* _EXTRACTED TEXT_
▬▬▬

In [1]:
#|default_exp app

In [2]:
#| export
from fastai.tabular.all import *
from fastbook import *

from sklearn.ensemble import RandomForestRegressor
from sklearn.tree import DecisionTreeRegressor
from sklearn.preprocessing import LabelEncoder
from sklearn.metrics import mean_squared_log_error

import seaborn as sns

from dtreeviz.trees import *
import dtreeviz

from treeinterpreter import treeinterpreter as ti
import waterfall_chart

from fastprogress import master_bar, progress_bar
from fastprogress.fastprogress import force_console_behavior


In [3]:
master_bar, progress_bar = force_console_behavior()

In [4]:
#| export
iskaggle = os.environ.get('KAGGLE_KERNEL_RUN_TYPE', '')
creds = ''

In [5]:
#| export
cred_path = Path('~/.kaggle/kaggle.json').expanduser()
if not cred_path.exists():
    cred_path.parent.mkdir(exist_ok=True)
    cred_path.write_text(creds)
    cred_path.chmod(0o600)

In [6]:
#| export
path = Path('store-sales-time-series-forecasting')

In [7]:
#| export
if not iskaggle and not path.exists():
    import zipfile, kaggle
    kaggle.api.competition_download_cli(str(path))    
    zipfile.ZipFile(f'{path}.zip').extractall(path)


In [8]:
#| export
if iskaggle:
    path = Path('../input/store-sales-time-series-forecasting')
    ! pip install -q dataset

Import CSVs as dataframes

In [9]:
#| export
train_df = pd.read_csv(path/'train.csv', low_memory=False)
test_df = pd.read_csv(path/'test.csv', low_memory=False)
sub_df = pd.read_csv(path/'sample_submission.csv', low_memory=False)

▬▬▬

* _MATERIAL PROVIDED_
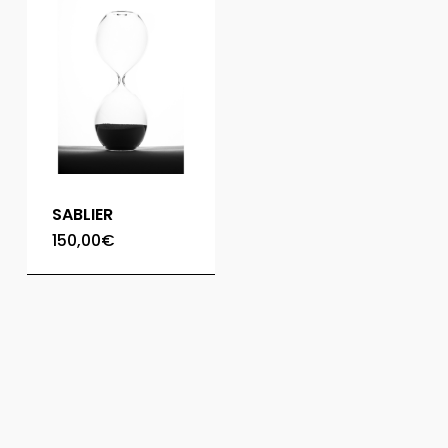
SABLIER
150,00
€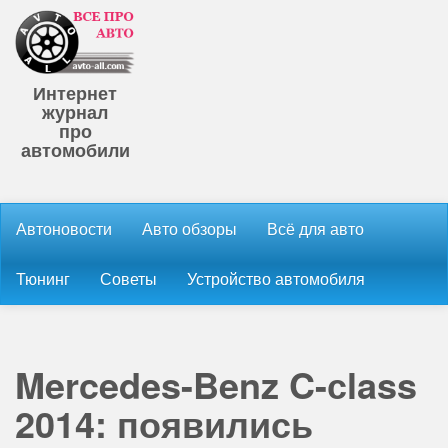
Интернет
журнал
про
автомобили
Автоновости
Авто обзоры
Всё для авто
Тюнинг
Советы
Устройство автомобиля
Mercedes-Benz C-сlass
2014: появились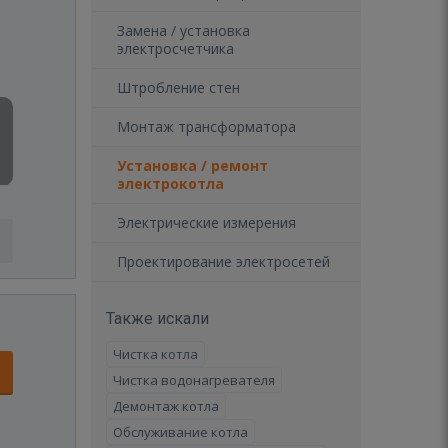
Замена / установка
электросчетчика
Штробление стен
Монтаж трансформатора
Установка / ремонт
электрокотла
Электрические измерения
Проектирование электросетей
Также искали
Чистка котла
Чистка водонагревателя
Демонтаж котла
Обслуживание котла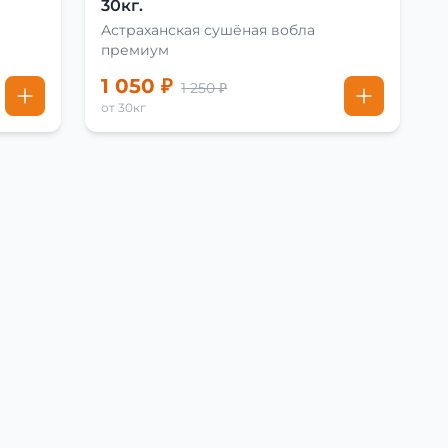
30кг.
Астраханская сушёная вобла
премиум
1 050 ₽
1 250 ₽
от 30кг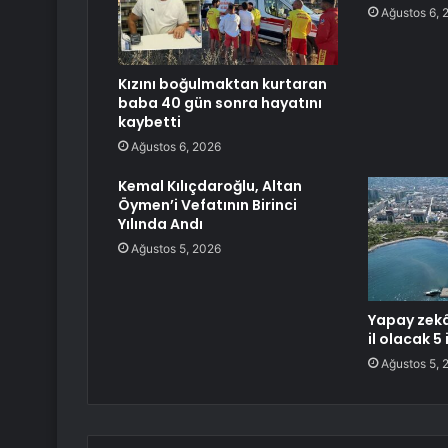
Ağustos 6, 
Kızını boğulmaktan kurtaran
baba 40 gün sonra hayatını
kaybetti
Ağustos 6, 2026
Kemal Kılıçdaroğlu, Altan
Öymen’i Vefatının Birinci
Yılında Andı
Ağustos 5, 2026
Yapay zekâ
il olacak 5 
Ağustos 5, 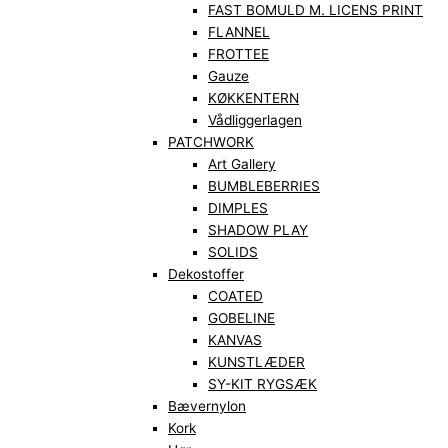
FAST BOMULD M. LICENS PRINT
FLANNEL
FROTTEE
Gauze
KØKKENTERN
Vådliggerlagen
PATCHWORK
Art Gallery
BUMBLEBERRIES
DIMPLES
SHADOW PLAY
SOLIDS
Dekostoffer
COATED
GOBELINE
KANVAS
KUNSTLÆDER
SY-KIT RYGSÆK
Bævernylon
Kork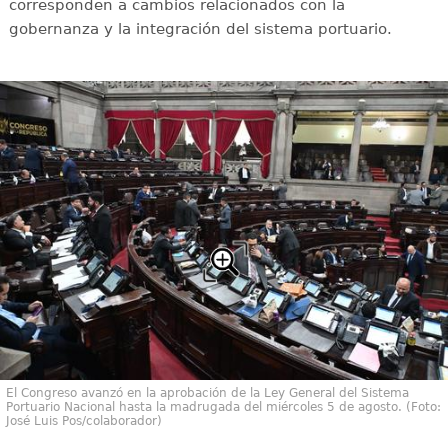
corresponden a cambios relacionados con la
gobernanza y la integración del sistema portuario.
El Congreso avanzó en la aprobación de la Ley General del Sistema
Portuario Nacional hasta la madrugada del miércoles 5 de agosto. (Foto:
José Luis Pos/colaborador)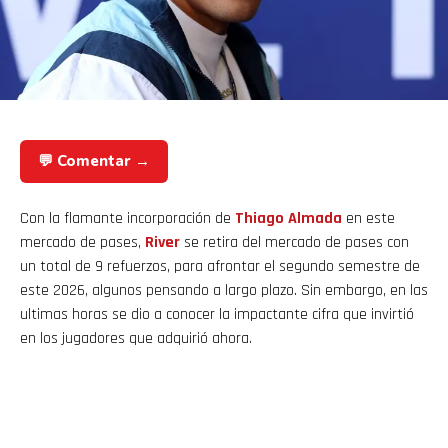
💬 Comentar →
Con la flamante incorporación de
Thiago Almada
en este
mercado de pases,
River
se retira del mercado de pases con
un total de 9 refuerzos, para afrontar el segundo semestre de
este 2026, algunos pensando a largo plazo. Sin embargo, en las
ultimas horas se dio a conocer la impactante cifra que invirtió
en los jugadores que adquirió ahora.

▬▬▬

* _ACTIVITY LIST_
• a. Retype the stretch of the store sales notebook from "from fastprogress import" through "iskaggle = os.environ.get('KAGGLE_KERNEL_RUN_TYPE', '')".
• b. In the store sales notebook, what path is assigned to `path` when the code runs on Kaggle?
You can leave the material aside.

* _YOUR WRITTEN ANSWERS_
• a.
from fastprogress import master_bar, progress_bar
from fastprogress.fastprogress import force_console_behavior


In [3]:
master_bar, progress_bar = force_console_behavior()

In [4]:
#| export
iskaggle = os.environ.get('KAGGLE_KERNEL_RUN_TYPE', '')

• b. `../input/store-sales-time-series-forecasting`